When HMS Reliant captures a French frigate and seizes its precious cargo, an unhatched dragon egg, fate sweeps Capt. Will Laurence from his seafaring life into an uncertain future–and an unexpected kinship with a most extraordinary creature. Thrust into the rarified world of the Aerial Corps as master of the dragon Temeraire, he will face a crash course in the daring tactics of airborne battle. For as France’s own dragon-borne forces rally to breach British soil in Bonaparte’s boldest gambit, Laurence and Temeraire must soar into their own baptism of fire.
As a child, I was infamous for my obsession with dinosaurs. As I got older, this fixation transformed into an unhealthy love for dragons, those most graceful, magnificent, and terrifyingly powerful draconian overlords of the sky. While I love the Inheritance (Eragon) books and the appearances made by dragons in Harry Potter, the Temeraire has officially become my favorite literary dragon.

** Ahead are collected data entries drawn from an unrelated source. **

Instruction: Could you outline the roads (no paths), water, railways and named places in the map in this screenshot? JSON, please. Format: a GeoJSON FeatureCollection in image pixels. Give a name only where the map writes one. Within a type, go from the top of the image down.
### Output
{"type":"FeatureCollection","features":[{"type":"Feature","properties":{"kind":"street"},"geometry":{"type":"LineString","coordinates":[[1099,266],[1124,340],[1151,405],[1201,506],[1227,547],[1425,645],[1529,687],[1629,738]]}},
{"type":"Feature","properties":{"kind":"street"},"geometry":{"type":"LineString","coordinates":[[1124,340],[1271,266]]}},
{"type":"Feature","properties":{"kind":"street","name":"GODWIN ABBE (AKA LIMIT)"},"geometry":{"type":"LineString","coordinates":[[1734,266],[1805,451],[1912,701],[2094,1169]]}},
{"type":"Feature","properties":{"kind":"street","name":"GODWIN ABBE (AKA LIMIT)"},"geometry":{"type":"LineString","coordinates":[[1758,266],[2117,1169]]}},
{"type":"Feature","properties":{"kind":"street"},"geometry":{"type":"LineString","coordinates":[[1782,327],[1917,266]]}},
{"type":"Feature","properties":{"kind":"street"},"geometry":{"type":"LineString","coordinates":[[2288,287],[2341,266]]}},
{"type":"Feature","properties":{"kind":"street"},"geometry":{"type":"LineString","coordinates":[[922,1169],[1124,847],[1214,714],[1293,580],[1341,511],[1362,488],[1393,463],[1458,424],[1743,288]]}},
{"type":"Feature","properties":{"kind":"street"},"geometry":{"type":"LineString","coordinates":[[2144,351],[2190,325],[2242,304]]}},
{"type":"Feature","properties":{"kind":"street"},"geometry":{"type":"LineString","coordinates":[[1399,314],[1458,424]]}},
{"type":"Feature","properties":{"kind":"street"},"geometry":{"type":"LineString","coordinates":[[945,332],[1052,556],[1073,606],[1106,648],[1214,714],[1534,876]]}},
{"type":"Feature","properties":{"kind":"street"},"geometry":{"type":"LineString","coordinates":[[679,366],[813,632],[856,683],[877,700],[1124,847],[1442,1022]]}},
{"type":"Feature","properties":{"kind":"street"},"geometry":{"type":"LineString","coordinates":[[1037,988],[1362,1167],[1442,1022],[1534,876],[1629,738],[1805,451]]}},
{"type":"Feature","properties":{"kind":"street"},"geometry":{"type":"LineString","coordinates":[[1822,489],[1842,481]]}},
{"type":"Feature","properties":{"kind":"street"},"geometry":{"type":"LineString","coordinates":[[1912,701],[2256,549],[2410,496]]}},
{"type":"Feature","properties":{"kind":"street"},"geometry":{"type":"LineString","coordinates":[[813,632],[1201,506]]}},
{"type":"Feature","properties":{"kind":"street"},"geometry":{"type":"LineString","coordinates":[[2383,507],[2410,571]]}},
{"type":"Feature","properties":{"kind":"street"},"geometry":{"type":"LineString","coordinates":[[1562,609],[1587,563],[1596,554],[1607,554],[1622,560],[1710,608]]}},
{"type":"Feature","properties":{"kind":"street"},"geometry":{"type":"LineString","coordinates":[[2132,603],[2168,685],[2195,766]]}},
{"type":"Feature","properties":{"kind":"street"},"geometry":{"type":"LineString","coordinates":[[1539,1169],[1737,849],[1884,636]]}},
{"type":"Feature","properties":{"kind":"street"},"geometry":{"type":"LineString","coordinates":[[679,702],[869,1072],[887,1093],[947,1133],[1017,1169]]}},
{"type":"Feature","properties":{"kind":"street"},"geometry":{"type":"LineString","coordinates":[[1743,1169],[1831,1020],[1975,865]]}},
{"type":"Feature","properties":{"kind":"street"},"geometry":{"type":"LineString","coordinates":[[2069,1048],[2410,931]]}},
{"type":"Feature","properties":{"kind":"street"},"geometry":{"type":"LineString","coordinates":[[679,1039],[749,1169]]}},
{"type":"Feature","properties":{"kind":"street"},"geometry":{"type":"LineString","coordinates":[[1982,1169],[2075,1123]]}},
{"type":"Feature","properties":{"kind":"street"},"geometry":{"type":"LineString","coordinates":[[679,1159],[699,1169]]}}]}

Will Laurence is a British navy officer with a gentleman-like disposition. After his ship, the Reliant, captures a hatching dragon egg among the cargo of a French ship, Laurence quite accidentally becomes imprinted with the newborn dragon, whom he names Temeraire after a Royal Navy ship. Thrust into the world of the aerial corps and the ranks of dragons, their captains, and the large crews who battle from dragonback, Laurence and Temeraire struggle to prove themselves among a class of soldiers quite different from the Navy, and whom are already prejudiced against them. It cannot be said that this book is action-packed, per se, but what battles do rage between our British heroes and the French opposition, under an unseen Emperor Napoleon, are very well-written and definitely engaging. Naomi Novik's writing style is wordy but refreshingly intelligent-- I felt like the dialogue was realistic to the time period, as were the characters' attitudes.

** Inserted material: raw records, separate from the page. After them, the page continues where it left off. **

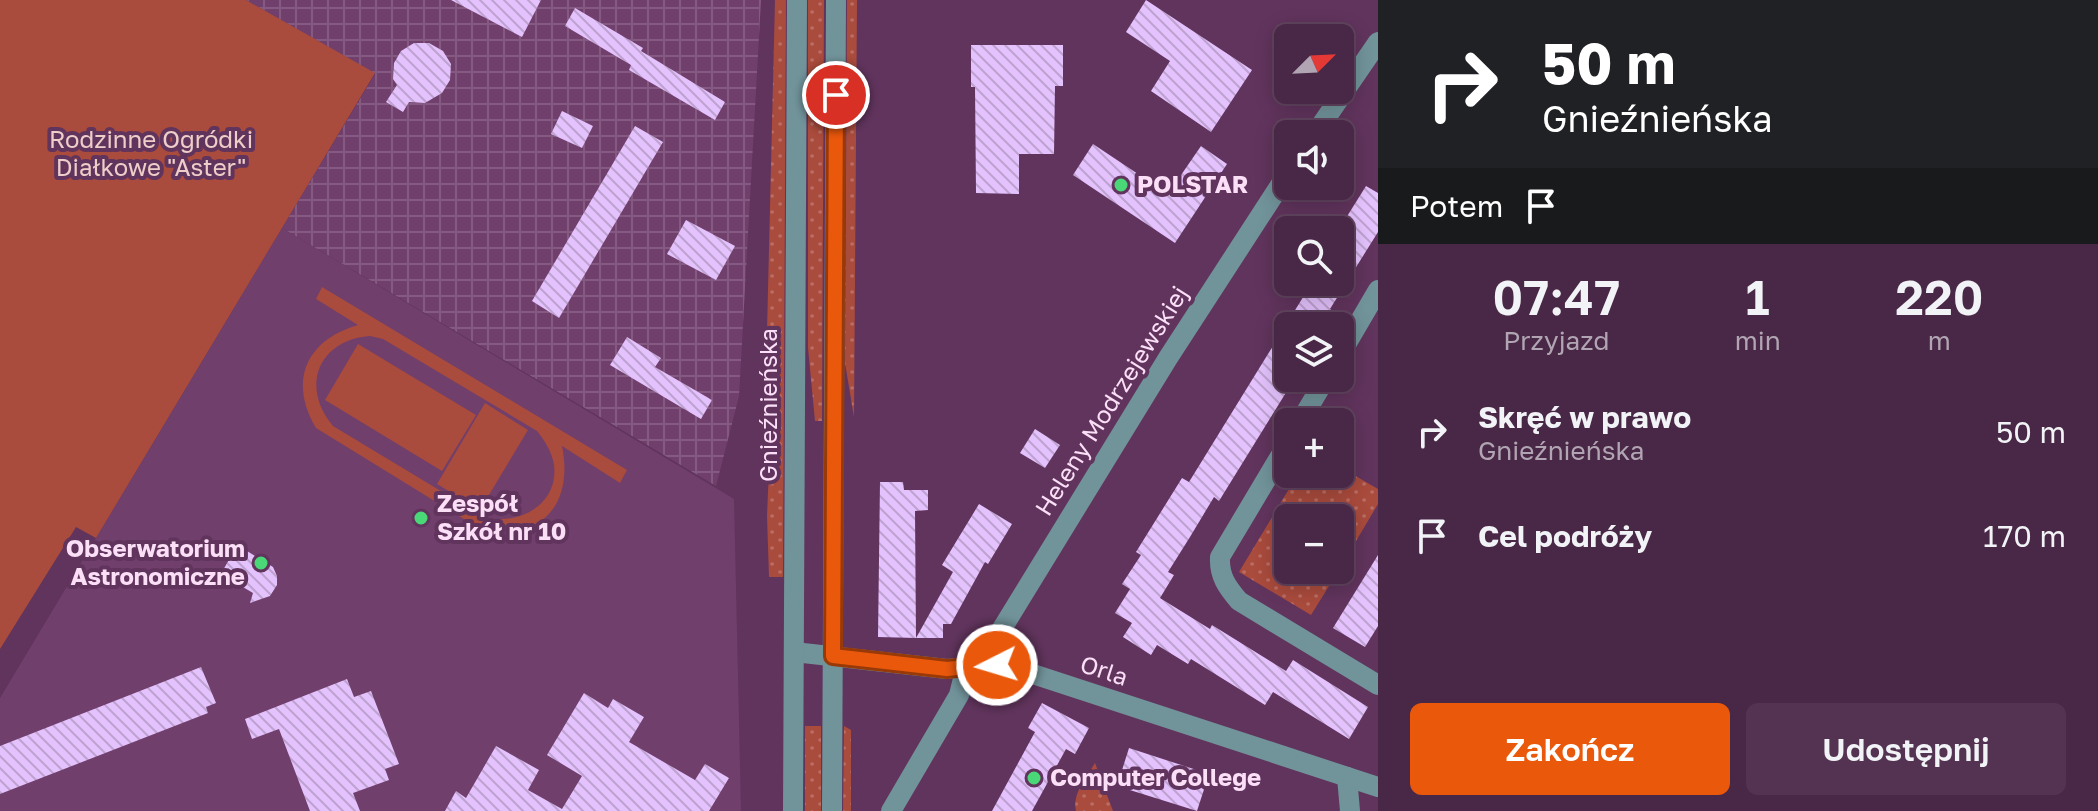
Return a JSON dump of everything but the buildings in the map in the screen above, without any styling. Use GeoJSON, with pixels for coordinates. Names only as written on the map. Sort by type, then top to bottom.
{"type":"FeatureCollection","features":[{"type":"Feature","properties":{"kind":"street","name":"Gnieźnieńska"},"geometry":{"type":"LineString","coordinates":[[793,811],[797,0]]}},
{"type":"Feature","properties":{"kind":"street"},"geometry":{"type":"LineString","coordinates":[[832,811],[836,0]]}},
{"type":"Feature","properties":{"kind":"street"},"geometry":{"type":"LineString","coordinates":[[1325,120],[1378,42]]}},
{"type":"Feature","properties":{"kind":"street","name":"Heleny Modrzejewskiej"},"geometry":{"type":"LineString","coordinates":[[891,811],[975,663],[1274,195]]}},
{"type":"Feature","properties":{"kind":"street"},"geometry":{"type":"LineString","coordinates":[[1354,331],[1378,290]]}},
{"type":"Feature","properties":{"kind":"street"},"geometry":{"type":"LineString","coordinates":[[1274,466],[1220,557],[1220,569],[1226,586],[1239,601],[1378,685]]}},
{"type":"Feature","properties":{"kind":"street","name":"Orla"},"geometry":{"type":"LineString","coordinates":[[794,652],[947,669],[975,663],[1378,787]]}},
{"type":"Feature","properties":{"kind":"street"},"geometry":{"type":"LineString","coordinates":[[1347,777],[1350,811]]}},
{"type":"Feature","properties":{"kind":"shaded area"},"geometry":{"type":"Polygon","coordinates":[[[246,0],[761,0],[739,396],[716,486],[282,228],[375,74],[246,0]]]}},
{"type":"Feature","properties":{"kind":"shaded area","name":"Zespół Szkół nr 10"},"geometry":{"type":"Polygon","coordinates":[[[282,228],[734,499],[741,811],[0,811],[0,698],[282,228]]]}},
{"type":"Feature","properties":{"kind":"green space","name":"Rodzinne Ogródki Diałkowe \"Aster\""},"geometry":{"type":"Polygon","coordinates":[[[0,0],[246,0],[375,73],[96,538],[76,527],[0,649],[0,0]]]}},
{"type":"Feature","properties":{"kind":"green space"},"geometry":{"type":"Polygon","coordinates":[[[775,0],[786,0],[783,577],[769,577],[767,516],[773,376],[767,332],[775,0]]]}},
{"type":"Feature","properties":{"kind":"green space"},"geometry":{"type":"Polygon","coordinates":[[[808,0],[824,0],[822,421],[815,421],[808,348],[808,0]]]}},
{"type":"Feature","properties":{"kind":"green space"},"geometry":{"type":"Polygon","coordinates":[[[847,0],[857,0],[854,417],[845,363],[847,0]]]}},
{"type":"Feature","properties":{"kind":"green space"},"geometry":{"type":"Polygon","coordinates":[[[322,287],[627,470],[620,483],[562,446],[563,485],[548,514],[536,524],[520,530],[502,532],[480,529],[316,428],[303,394],[307,364],[326,341],[358,325],[316,299],[322,287]],[[370,336],[352,339],[338,346],[320,368],[316,381],[318,396],[333,426],[484,517],[497,519],[522,515],[543,501],[554,479],[554,465],[548,447],[537,431],[383,339],[370,336]]]}},
{"type":"Feature","properties":{"kind":"green space"},"geometry":{"type":"Polygon","coordinates":[[[358,344],[476,415],[442,471],[325,400],[358,344]]]}},
{"type":"Feature","properties":{"kind":"green space"},"geometry":{"type":"Polygon","coordinates":[[[485,403],[528,430],[480,510],[437,484],[485,403]]]}},
{"type":"Feature","properties":{"kind":"green space"},"geometry":{"type":"Polygon","coordinates":[[[1354,475],[1378,489],[1378,504],[1354,544],[1354,504],[1280,504],[1290,488],[1354,488],[1354,475]]]}},
{"type":"Feature","properties":{"kind":"green space"},"geometry":{"type":"Polygon","coordinates":[[[1274,514],[1274,584],[1330,584],[1311,615],[1239,572],[1274,514]]]}},
{"type":"Feature","properties":{"kind":"green space"},"geometry":{"type":"Polygon","coordinates":[[[805,726],[821,726],[821,811],[805,811],[805,726]]]}},
{"type":"Feature","properties":{"kind":"green space"},"geometry":{"type":"Polygon","coordinates":[[[844,726],[851,730],[851,811],[843,811],[844,726]]]}},
{"type":"Feature","properties":{"kind":"green space"},"geometry":{"type":"Polygon","coordinates":[[[1095,763],[1113,811],[1076,811],[1078,792],[1095,763]]]}},
{"type":"Feature","properties":{"kind":"place","name":"POLSTAR"},"geometry":{"type":"Point","coordinates":[1121,185]}},
{"type":"Feature","properties":{"kind":"place","name":"Zespół Szkół nr 10"},"geometry":{"type":"Point","coordinates":[421,518]}},
{"type":"Feature","properties":{"kind":"place","name":"Obserwatorium Astronomiczne"},"geometry":{"type":"Point","coordinates":[261,563]}},
{"type":"Feature","properties":{"kind":"place","name":"Computer College"},"geometry":{"type":"Point","coordinates":[1034,778]}},
{"type":"Feature","properties":{"kind":"route"},"geometry":{"type":"LineString","coordinates":[[836,95],[833,656],[947,669],[974,665],[984,658],[997,665]]}}]}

The dragons themselves are fantastic. Novik's portrayal of all the different species of dragons, from the mythical Chinese Imperials and Celestials to the enormous British Regal Coppers and Longwings-- a breed of dragons which only bond with female captains-- is very interesting and engaging. It's incredibly cool to see some female dragon riders, too, despite the historical lack of involvement of women in military affairs in this era, and to learn of the history surrounding them and society's very tentative acceptance by them as warriors (most of the time they are forced to disguise their identity). Laurence and Temeraire's relationship evolves so much and I liked seeing the bonds of affection and trust develop between them even as the plot twists in a way that, over and over again, threatens to separate the two of them against their will. I completely recommend His Majesty's Dragon as well as its sequel, Throne of Jade, which I've just finished.